L’État d’Israël mérite un leadership qui cesse de renforcer la haine entre les différents groupes de la société pour rester au pouvoir à tout prix
Cette poussée des extrêmes a fini par convaincre Ya’alon de se joindre à la fronde des généraux : « L’État d’Israël mérite un leadership qui cesse de zigzaguer et de renforcer la haine entre les différents groupes de la société pour rester au pouvoir à tout prix, a déclaré l’ancien numéro deux du gouvernement. Israël ne fait face à aucune menace existentielle. La direction actuelle doit cesser d’effrayer les citoyens comme si nous nous trouvions à la veille d’une nouvelle Shoah. »
La garde prétorienne de Netanyahou a aussitôt répliqué. Les attaques successives de Barak et de Ya’alon s’apparenteraient, selon un communiqué du Likoud, aux « primaires du parti des candidats frustrés qui se battent pour être les sauveurs de l’aile gauche ».
Pour Naftali Bennett, chef de file du Foyer juif et actuel ministre de l’Éducation, il est temps de cesser le « festival d’autoflagellation ». Cette levée de boucliers en ferait presque oublier que Netanyahou est contesté dans son propre camp. Au sein du Likoud, sa mainmise quasi despotique a entraîné une fuite des élites éclairées du parti – Gideon Saar, Dan Meridor ou encore Benny Begin -, réduit aujourd’hui à sa composante la plus radicale.

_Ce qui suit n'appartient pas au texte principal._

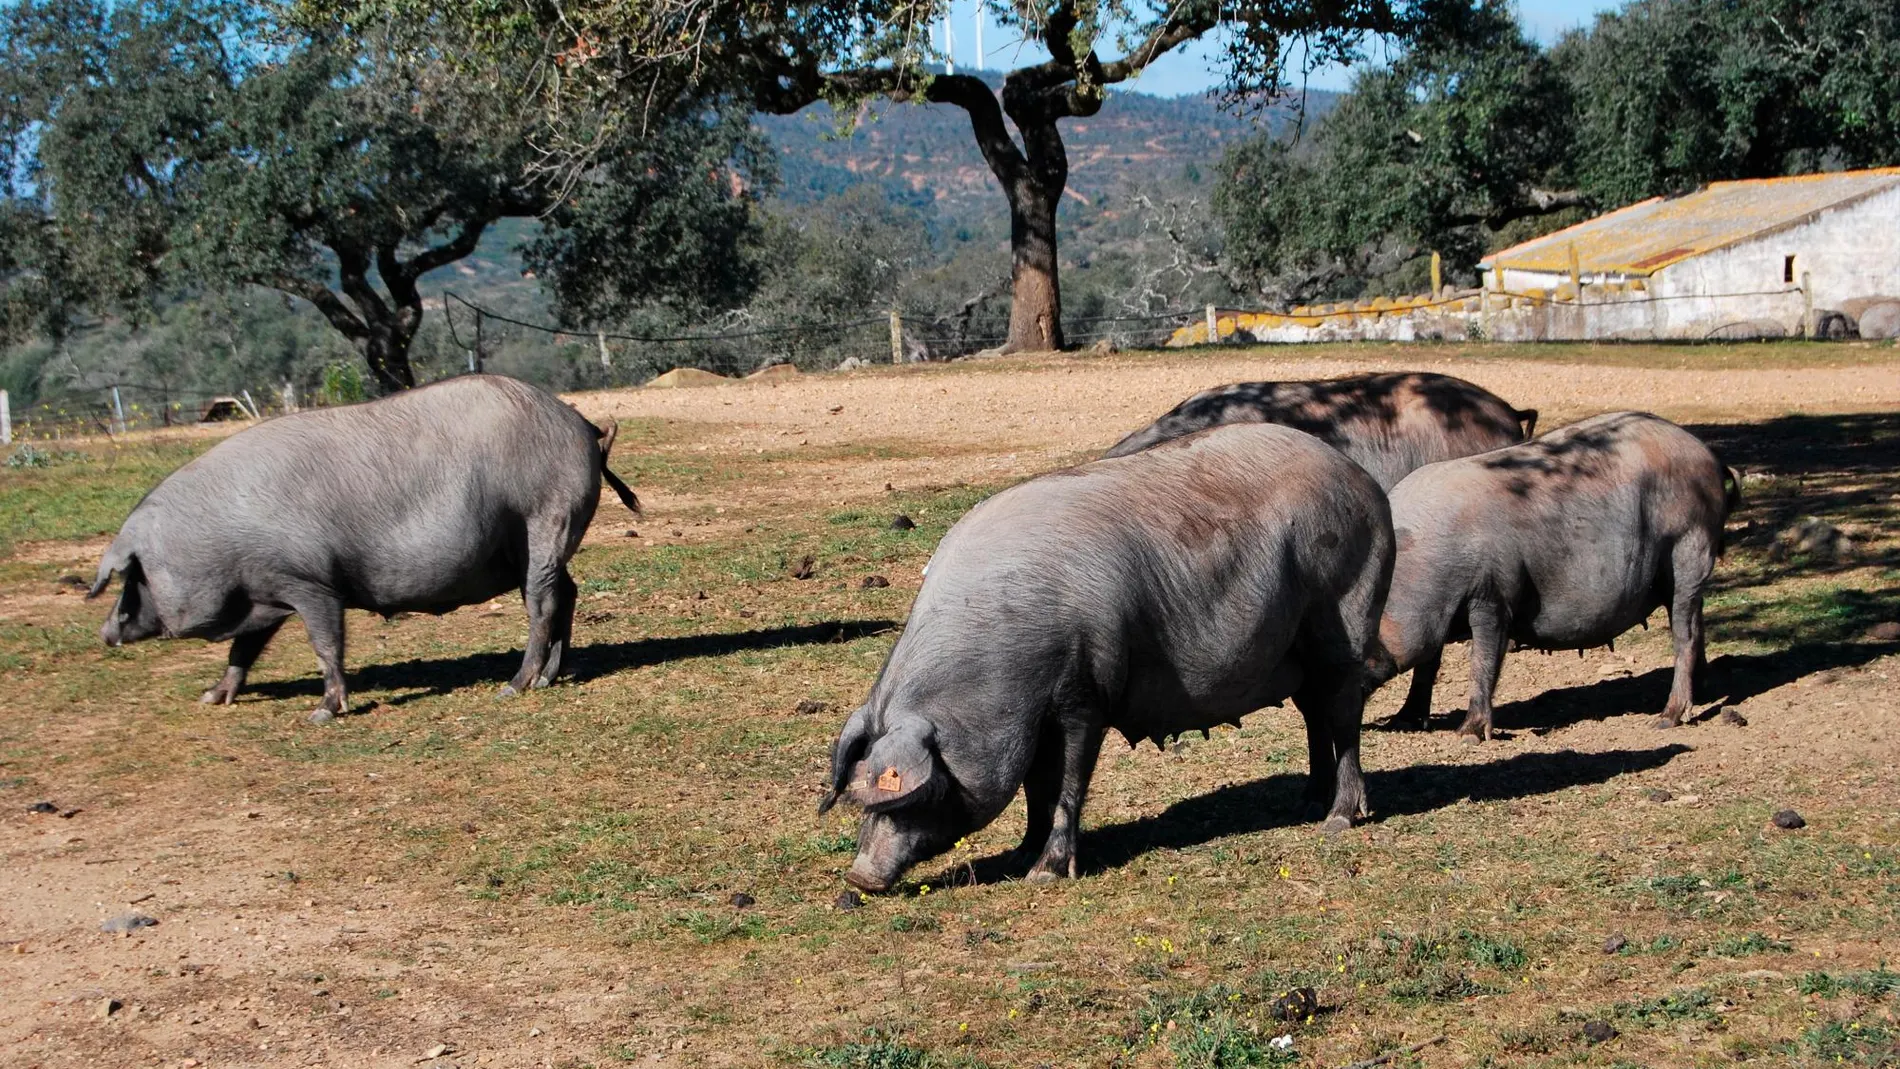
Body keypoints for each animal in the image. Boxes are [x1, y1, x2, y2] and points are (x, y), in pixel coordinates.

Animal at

Benyamin en grande difficulté
Inquiet, le comité central du Likoud œuvrerait discrètement à limiter ses chances de réélection. De même, l’élargissement récent de sa coalition s’est fait dans la douleur. Le retour de Lieberman a entraîné une crise gouvernementale avec le Foyer juif, Naftali Bennett lorgnant lui aussi le portefeuille de la Défense. À l’arrivée, Netanyahou paraît affaibli politiquement.
Un paradoxe, alors que le désormais « gouvernement 66 » – du nombre de députés formant sa majorité – lui offre théoriquement une marge de manœuvre plus grande.
Dans les faits, jamais le Premier ministre israélien n’avait été à ce point pris en grippe par d’anciens cadres de son cabinet. À travers Ya’alon et Barak, des figures respectées par l’opinion, les observateurs s’accordent à dire que « Bibi » est cette fois confronté à des adversaires coriaces. Le travailliste Yitzhak Herzog, chef de l’opposition, a saisi l’occasion pour appeler les frondeurs à venir gonfler les rangs de l’Union sioniste, formée juste avant les législatives de 2015 avec l’ex-ministre Tzipi Livni – une ancienne du Likoud.
Si Ya’alon n’a pas encore formulé de directives, Barak plaide pour la création d’un bloc de centre gauche autour de personnalités comme Yaïr Lapid et Moshe Kahlon, ainsi que Zehava Gal-On (Meretz, extrême gauche), sans oublier le Parti travailliste. Selon la presse israélienne, cet appel à la mobilisation générale pourrait attirer deux anciens chefs d’état-major de l’armée, Gaby Ashkenazi et Benny Gantz. Les deux hommes viennent de lancer une organisation citoyenne baptisée Pnima (« de l’intérieur »), qui vise à « rassembler les Israéliens autour d’un programme d’espoir et non de peur ».
D’autres figures de l’establishment sécuritaire s’apprêtent à entrer en campagne. À travers une série de clips vidéo, les « commandants pour la sécurité d’Israël » multiplient les appels à un règlement politique du conflit.
Leur collectif s’était distingué l’an passé en fustigeant l’alarmisme de Netanyahou sur la question du nucléaire iranien. Ils avaient notamment dénoncé avec véhémence le discours du Premier ministre devant les sénateurs du Congrès, craignant qu’il ne mette en péril la sacro-sainte alliance avec les États-Unis. À l’évidence, l’été qui débute en Israël sera celui des généraux.